* _GIVEN INSTRUCTION_
Write out each line exactly as it stands, please.

Stored data entries
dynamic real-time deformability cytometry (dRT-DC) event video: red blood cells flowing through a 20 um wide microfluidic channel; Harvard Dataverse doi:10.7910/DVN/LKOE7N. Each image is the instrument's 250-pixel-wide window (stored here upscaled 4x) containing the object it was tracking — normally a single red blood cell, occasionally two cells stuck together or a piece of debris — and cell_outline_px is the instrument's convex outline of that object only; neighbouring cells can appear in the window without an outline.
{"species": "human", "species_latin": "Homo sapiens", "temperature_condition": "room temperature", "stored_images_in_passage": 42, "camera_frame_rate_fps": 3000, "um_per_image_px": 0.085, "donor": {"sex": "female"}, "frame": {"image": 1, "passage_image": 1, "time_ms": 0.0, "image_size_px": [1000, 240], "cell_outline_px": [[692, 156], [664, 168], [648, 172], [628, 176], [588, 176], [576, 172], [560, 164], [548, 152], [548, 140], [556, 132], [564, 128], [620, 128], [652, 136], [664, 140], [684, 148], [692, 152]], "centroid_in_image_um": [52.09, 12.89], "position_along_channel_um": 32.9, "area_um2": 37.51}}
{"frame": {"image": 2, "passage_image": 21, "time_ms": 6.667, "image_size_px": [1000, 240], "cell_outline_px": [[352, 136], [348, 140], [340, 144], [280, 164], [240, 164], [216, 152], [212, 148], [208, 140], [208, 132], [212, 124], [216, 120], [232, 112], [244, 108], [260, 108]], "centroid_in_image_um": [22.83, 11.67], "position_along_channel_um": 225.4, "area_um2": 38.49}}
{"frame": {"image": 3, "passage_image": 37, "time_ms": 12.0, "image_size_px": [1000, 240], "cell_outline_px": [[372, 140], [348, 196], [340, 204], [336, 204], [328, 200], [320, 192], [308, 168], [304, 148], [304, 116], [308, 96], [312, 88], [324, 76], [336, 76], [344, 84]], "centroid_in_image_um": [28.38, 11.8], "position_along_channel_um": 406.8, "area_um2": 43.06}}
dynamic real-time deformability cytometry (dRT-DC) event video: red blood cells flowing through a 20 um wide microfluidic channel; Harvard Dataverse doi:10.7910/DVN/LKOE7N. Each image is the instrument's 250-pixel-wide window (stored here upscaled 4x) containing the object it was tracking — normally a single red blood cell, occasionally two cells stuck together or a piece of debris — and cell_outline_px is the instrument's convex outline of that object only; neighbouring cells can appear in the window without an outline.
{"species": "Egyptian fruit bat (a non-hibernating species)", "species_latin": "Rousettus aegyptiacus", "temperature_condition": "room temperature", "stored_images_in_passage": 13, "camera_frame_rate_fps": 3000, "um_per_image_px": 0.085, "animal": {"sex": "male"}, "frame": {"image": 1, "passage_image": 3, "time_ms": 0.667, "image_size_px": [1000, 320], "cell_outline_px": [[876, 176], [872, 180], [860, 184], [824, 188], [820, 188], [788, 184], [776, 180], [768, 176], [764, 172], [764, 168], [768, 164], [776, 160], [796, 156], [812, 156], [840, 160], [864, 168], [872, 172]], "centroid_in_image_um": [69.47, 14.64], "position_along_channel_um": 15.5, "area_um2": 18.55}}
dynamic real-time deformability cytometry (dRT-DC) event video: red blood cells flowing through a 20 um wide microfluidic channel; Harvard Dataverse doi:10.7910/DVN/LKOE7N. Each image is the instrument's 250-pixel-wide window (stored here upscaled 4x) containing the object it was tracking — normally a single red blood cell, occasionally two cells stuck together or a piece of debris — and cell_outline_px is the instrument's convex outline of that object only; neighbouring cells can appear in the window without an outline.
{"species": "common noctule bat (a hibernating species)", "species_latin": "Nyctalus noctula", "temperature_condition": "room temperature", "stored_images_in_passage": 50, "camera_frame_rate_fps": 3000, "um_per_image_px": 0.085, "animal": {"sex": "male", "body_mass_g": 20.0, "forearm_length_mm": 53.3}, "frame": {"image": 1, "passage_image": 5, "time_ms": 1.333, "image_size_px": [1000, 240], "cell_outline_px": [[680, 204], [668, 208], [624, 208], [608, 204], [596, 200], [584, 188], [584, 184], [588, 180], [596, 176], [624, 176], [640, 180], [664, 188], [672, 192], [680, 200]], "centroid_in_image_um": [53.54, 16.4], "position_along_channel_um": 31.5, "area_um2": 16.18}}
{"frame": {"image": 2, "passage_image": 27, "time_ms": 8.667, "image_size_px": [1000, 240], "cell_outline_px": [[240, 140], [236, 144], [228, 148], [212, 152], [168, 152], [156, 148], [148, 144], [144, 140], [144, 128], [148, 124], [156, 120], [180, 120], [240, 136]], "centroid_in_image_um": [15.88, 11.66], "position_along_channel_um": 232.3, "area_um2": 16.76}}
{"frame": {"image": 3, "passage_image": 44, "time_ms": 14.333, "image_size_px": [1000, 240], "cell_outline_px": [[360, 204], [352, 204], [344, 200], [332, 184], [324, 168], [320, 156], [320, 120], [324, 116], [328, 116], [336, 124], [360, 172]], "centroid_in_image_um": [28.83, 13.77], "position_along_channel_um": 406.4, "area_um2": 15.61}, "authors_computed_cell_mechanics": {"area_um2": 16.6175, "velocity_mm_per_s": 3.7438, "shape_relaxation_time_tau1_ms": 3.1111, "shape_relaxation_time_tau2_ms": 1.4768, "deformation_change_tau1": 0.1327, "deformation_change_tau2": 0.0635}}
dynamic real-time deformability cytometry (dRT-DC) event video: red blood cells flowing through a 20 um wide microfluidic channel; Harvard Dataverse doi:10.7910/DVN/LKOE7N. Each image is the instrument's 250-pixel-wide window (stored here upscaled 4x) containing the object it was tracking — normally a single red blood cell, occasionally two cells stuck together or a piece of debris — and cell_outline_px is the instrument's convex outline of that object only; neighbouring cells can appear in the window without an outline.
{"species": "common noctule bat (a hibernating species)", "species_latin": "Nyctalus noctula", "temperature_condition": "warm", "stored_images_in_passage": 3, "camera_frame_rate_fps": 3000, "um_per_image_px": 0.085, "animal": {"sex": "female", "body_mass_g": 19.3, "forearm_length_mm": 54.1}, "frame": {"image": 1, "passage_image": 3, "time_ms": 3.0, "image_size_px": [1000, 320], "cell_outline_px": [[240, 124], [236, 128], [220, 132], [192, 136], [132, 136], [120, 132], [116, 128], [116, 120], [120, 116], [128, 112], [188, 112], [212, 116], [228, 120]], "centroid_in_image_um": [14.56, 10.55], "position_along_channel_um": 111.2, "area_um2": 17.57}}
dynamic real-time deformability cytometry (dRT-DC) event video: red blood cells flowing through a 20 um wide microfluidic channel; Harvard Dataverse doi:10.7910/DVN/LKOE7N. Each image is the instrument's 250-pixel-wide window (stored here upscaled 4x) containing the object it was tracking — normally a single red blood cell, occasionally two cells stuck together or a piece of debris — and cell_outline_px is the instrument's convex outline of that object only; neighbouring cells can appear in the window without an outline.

* _RESULT BELOW_
dynamic real-time deformability cytometry (dRT-DC) event video: red blood cells flowing through a 20 um wide microfluidic channel; Harvard Dataverse doi:10.7910/DVN/LKOE7N. Each image is the instrument's 250-pixel-wide window (stored here upscaled 4x) containing the object it was tracking — normally a single red blood cell, occasionally two cells stuck together or a piece of debris — and cell_outline_px is the instrument's convex outline of that object only; neighbouring cells can appear in the window without an outline.
{"species": "human", "species_latin": "Homo sapiens", "temperature_condition": "room temperature", "stored_images_in_passage": 42, "camera_frame_rate_fps": 3000, "um_per_image_px": 0.085, "donor": {"sex": "female"}, "frame": {"image": 1, "passage_image": 1, "time_ms": 0.0, "image_size_px": [1000, 240], "cell_outline_px": [[692, 156], [664, 168], [648, 172], [628, 176], [588, 176], [576, 172], [560, 164], [548, 152], [548, 140], [556, 132], [564, 128], [620, 128], [652, 136], [664, 140], [684, 148], [692, 152]], "centroid_in_image_um": [52.09, 12.89], "position_along_channel_um": 32.9, "area_um2": 37.51}}
{"frame": {"image": 2, "passage_image": 21, "time_ms": 6.667, "image_size_px": [1000, 240], "cell_outline_px": [[352, 136], [348, 140], [340, 144], [280, 164], [240, 164], [216, 152], [212, 148], [208, 140], [208, 132], [212, 124], [216, 120], [232, 112], [244, 108], [260, 108]], "centroid_in_image_um": [22.83, 11.67], "position_along_channel_um": 225.4, "area_um2": 38.49}}
{"frame": {"image": 3, "passage_image": 37, "time_ms": 12.0, "image_size_px": [1000, 240], "cell_outline_px": [[372, 140], [348, 196], [340, 204], [336, 204], [328, 200], [320, 192], [308, 168], [304, 148], [304, 116], [308, 96], [312, 88], [324, 76], [336, 76], [344, 84]], "centroid_in_image_um": [28.38, 11.8], "position_along_channel_um": 406.8, "area_um2": 43.06}}
dynamic real-time deformability cytometry (dRT-DC) event video: red blood cells flowing through a 20 um wide microfluidic channel; Harvard Dataverse doi:10.7910/DVN/LKOE7N. Each image is the instrument's 250-pixel-wide window (stored here upscaled 4x) containing the object it was tracking — normally a single red blood cell, occasionally two cells stuck together or a piece of debris — and cell_outline_px is the instrument's convex outline of that object only; neighbouring cells can appear in the window without an outline.
{"species": "Egyptian fruit bat (a non-hibernating species)", "species_latin": "Rousettus aegyptiacus", "temperature_condition": "room temperature", "stored_images_in_passage": 13, "camera_frame_rate_fps": 3000, "um_per_image_px": 0.085, "animal": {"sex": "male"}, "frame": {"image": 1, "passage_image": 3, "time_ms": 0.667, "image_size_px": [1000, 320], "cell_outline_px": [[876, 176], [872, 180], [860, 184], [824, 188], [820, 188], [788, 184], [776, 180], [768, 176], [764, 172], [764, 168], [768, 164], [776, 160], [796, 156], [812, 156], [840, 160], [864, 168], [872, 172]], "centroid_in_image_um": [69.47, 14.64], "position_along_channel_um": 15.5, "area_um2": 18.55}}
dynamic real-time deformability cytometry (dRT-DC) event video: red blood cells flowing through a 20 um wide microfluidic channel; Harvard Dataverse doi:10.7910/DVN/LKOE7N. Each image is the instrument's 250-pixel-wide window (stored here upscaled 4x) containing the object it was tracking — normally a single red blood cell, occasionally two cells stuck together or a piece of debris — and cell_outline_px is the instrument's convex outline of that object only; neighbouring cells can appear in the window without an outline.
{"species": "common noctule bat (a hibernating species)", "species_latin": "Nyctalus noctula", "temperature_condition": "room temperature", "stored_images_in_passage": 50, "camera_frame_rate_fps": 3000, "um_per_image_px": 0.085, "animal": {"sex": "male", "body_mass_g": 20.0, "forearm_length_mm": 53.3}, "frame": {"image": 1, "passage_image": 5, "time_ms": 1.333, "image_size_px": [1000, 240], "cell_outline_px": [[680, 204], [668, 208], [624, 208], [608, 204], [596, 200], [584, 188], [584, 184], [588, 180], [596, 176], [624, 176], [640, 180], [664, 188], [672, 192], [680, 200]], "centroid_in_image_um": [53.54, 16.4], "position_along_channel_um": 31.5, "area_um2": 16.18}}
{"frame": {"image": 2, "passage_image": 27, "time_ms": 8.667, "image_size_px": [1000, 240], "cell_outline_px": [[240, 140], [236, 144], [228, 148], [212, 152], [168, 152], [156, 148], [148, 144], [144, 140], [144, 128], [148, 124], [156, 120], [180, 120], [240, 136]], "centroid_in_image_um": [15.88, 11.66], "position_along_channel_um": 232.3, "area_um2": 16.76}}
{"frame": {"image": 3, "passage_image": 44, "time_ms": 14.333, "image_size_px": [1000, 240], "cell_outline_px": [[360, 204], [352, 204], [344, 200], [332, 184], [324, 168], [320, 156], [320, 120], [324, 116], [328, 116], [336, 124], [360, 172]], "centroid_in_image_um": [28.83, 13.77], "position_along_channel_um": 406.4, "area_um2": 15.61}, "authors_computed_cell_mechanics": {"area_um2": 16.6175, "velocity_mm_per_s": 3.7438, "shape_relaxation_time_tau1_ms": 3.1111, "shape_relaxation_time_tau2_ms": 1.4768, "deformation_change_tau1": 0.1327, "deformation_change_tau2": 0.0635}}
dynamic real-time deformability cytometry (dRT-DC) event video: red blood cells flowing through a 20 um wide microfluidic channel; Harvard Dataverse doi:10.7910/DVN/LKOE7N. Each image is the instrument's 250-pixel-wide window (stored here upscaled 4x) containing the object it was tracking — normally a single red blood cell, occasionally two cells stuck together or a piece of debris — and cell_outline_px is the instrument's convex outline of that object only; neighbouring cells can appear in the window without an outline.
{"species": "common noctule bat (a hibernating species)", "species_latin": "Nyctalus noctula", "temperature_condition": "warm", "stored_images_in_passage": 3, "camera_frame_rate_fps": 3000, "um_per_image_px": 0.085, "animal": {"sex": "female", "body_mass_g": 19.3, "forearm_length_mm": 54.1}, "frame": {"image": 1, "passage_image": 3, "time_ms": 3.0, "image_size_px": [1000, 320], "cell_outline_px": [[240, 124], [236, 128], [220, 132], [192, 136], [132, 136], [120, 132], [116, 128], [116, 120], [120, 116], [128, 112], [188, 112], [212, 116], [228, 120]], "centroid_in_image_um": [14.56, 10.55], "position_along_channel_um": 111.2, "area_um2": 17.57}}
dynamic real-time deformability cytometry (dRT-DC) event video: red blood cells flowing through a 20 um wide microfluidic channel; Harvard Dataverse doi:10.7910/DVN/LKOE7N. Each image is the instrument's 250-pixel-wide window (stored here upscaled 4x) containing the object it was tracking — normally a single red blood cell, occasionally two cells stuck together or a piece of debris — and cell_outline_px is the instrument's convex outline of that object only; neighbouring cells can appear in the window without an outline.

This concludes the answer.